IT / Telekom / Druck

Noch während die US-Justizbehörden und das FBI im «San Bernardino»-Fall gerichtlich gegen Apple vorgehen, bahnt sich bereits der nächste Streit in Sachen Datenverschlüsselung und Privatsphäre an: US-amerikanische Regierungsvertreter verhandeln nach Beamteninformationen derzeit hinter geschlossenen Türen, ob ein Streit mit dem Nachrichtendienst WhatsApp vor Gericht gezogen werden soll.

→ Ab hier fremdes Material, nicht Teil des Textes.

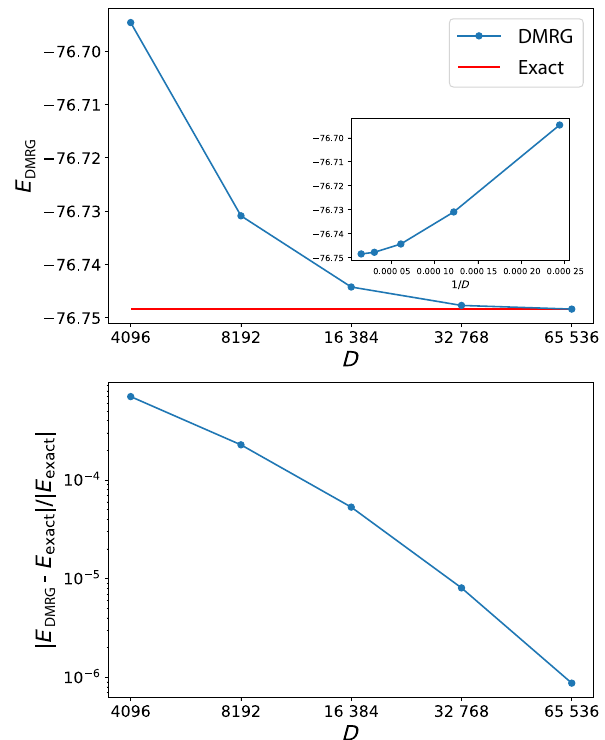
FIG. 2. Top: convergence of the DMRG ground-state energy towards the exact value as a function of bond dimension D for a 2D system of spinless free fermions on a 10 × 10 square lattice. Bottom: convergence of the relative error in energy for the same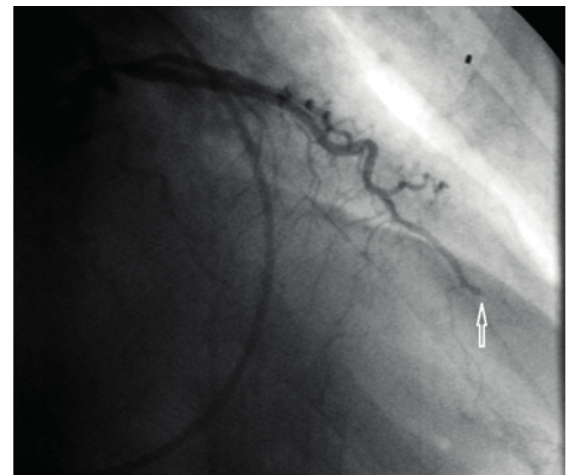
Figure 2. Coronarography showing occlusion in the distal part of left anterior descending artery.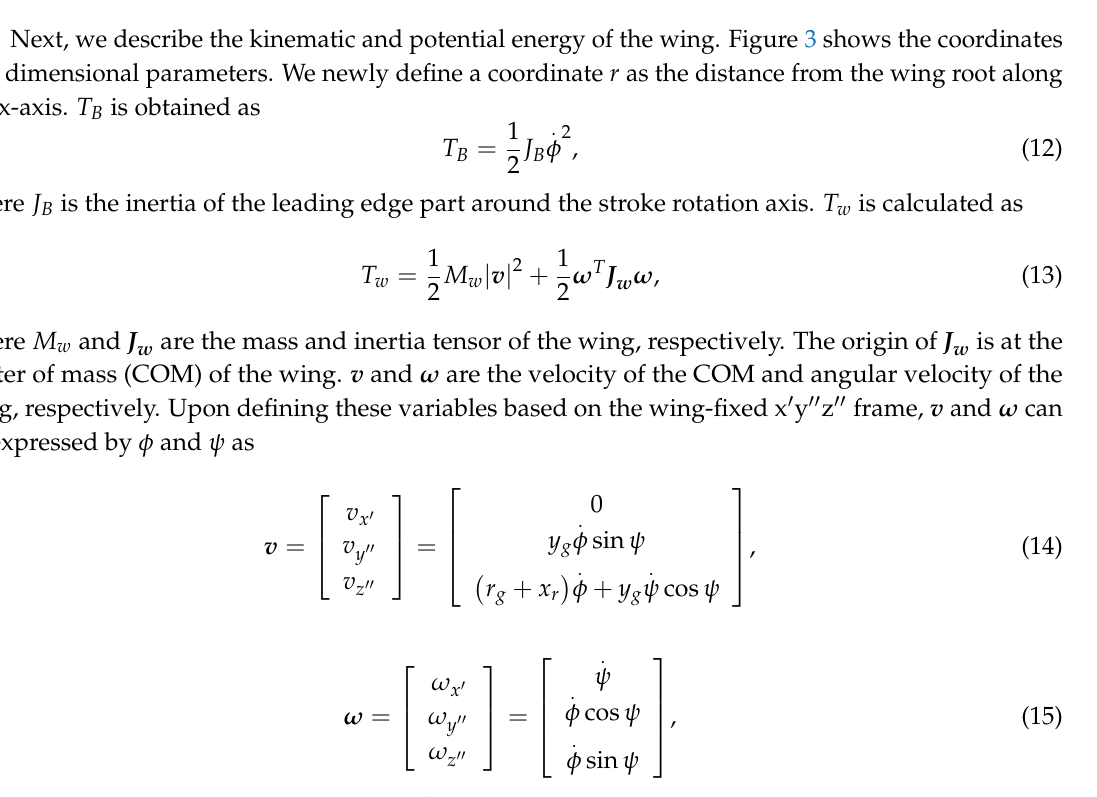
Figure 2. Coordinate systems and dimensions of unimorph actuator and wing.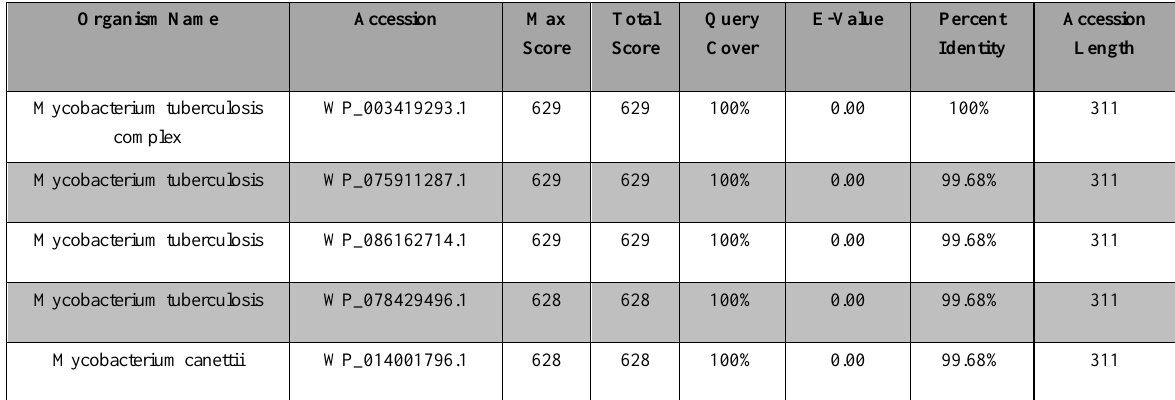
Table 2. The output of BLASTP against UniProt/Swissprot non-redundant sequences.Question: Provide a publication-style caption for this figure.
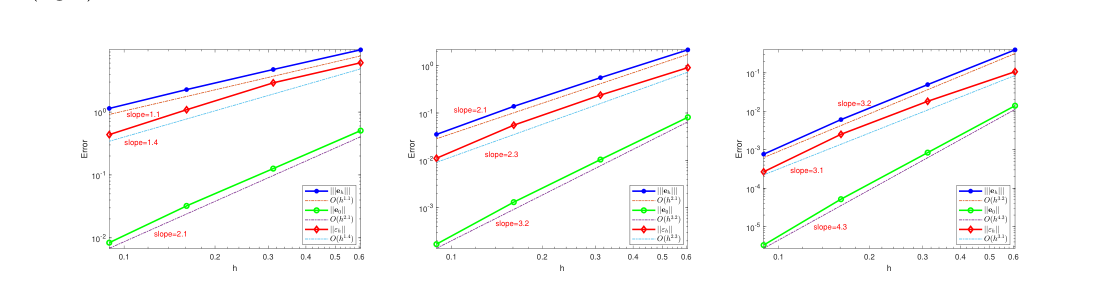
Answer: The numerical results for Example 7.2 on curved quadrilateral meshes with k = 1 (left), 2 (middle), 3 (right).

In einer laufenden Strafuntersuchung hat ein Bundesrichter den Untersuchungsbehörden zunächst bewilligt, den WhatsApp-Dienst anzuzapfen. Die Behörde sah sich allerdings mit einer Datenverschlüsselung konfrontiert, die sie trotz Richter-Erlaubnis an der Abhöraktion gehindert haben soll, so die Information der «New York Times».

Daher überlegt sich das Justizdepartement derzeit, wie es in dieser Strafuntersuchung weiter vorgehen soll. Sowohl das Justizdepartement als auch WhatsApp wollten das nicht kommentieren. Gemäss den NYT liege das daran, dass die Abhöranordnung und die damit zusammenhängenden Informationen geheim sind.

Allerdings halten viele Gesetzeshüter und Sicherheitsexperten einen Gerichtsfall für unvermeidlich, da die Abhörungsgesetze zuletzt «vor einer Generation» revidiert wurden: Zu einem Zeitpunkt, als noch über Festnetz telefoniert wurde und die Gespräche problemlos abgehört werden konnten.

«Das FBI und das Justizdepartement warten lediglich auf den Streit, der für sie am besten aussieht. Auf einen Fall, der ihre Forderung sinnvoll erscheinen lässt», zitiert die NYT Peter Eckersley, einen leitenden Computerwissenschaftler an der Electronic Frontier Foundation, die sich auf digitale Recht spezialisiert hat. Worin es im aktuellen Fall genau geht, ist nicht bekannt.

Ende 2014 hat WhatsApp-Gründer Jan Koum begonnen, seine Systeme mit hochentwickelter Technologie, sogenannter «end-to-end Verschlüsselung», zu codieren. Nachrichten können so nur noch vom Empfänger gelesen werden. «WhatsApp kann keine Informationen herausgeben, die wir nicht haben», sagte das Unternehmen daher kürzlich, als die brasilianische Polizei einen Facebook-Vertreter in einem weiteren Fall verhaftete, in dem WhatsApp-Informationen eine wichtige Rolle spielen.

Weiter ironisch: Die US-Regierung selber zahlte über den «Open Technology Fund» 2,2 Millionen US-Dollar für die Entwicklung von «Open Whisper Systems», um die Bürgerrechte in Ländern mit unterdrückenden Regierungen voranzutreiben. Nun wird dieses System für die US-Behörden zum Boomerang, denn «Open Whisper Systems» ist nun das Rückgrat für die Verschlüsselung von WhatsApp.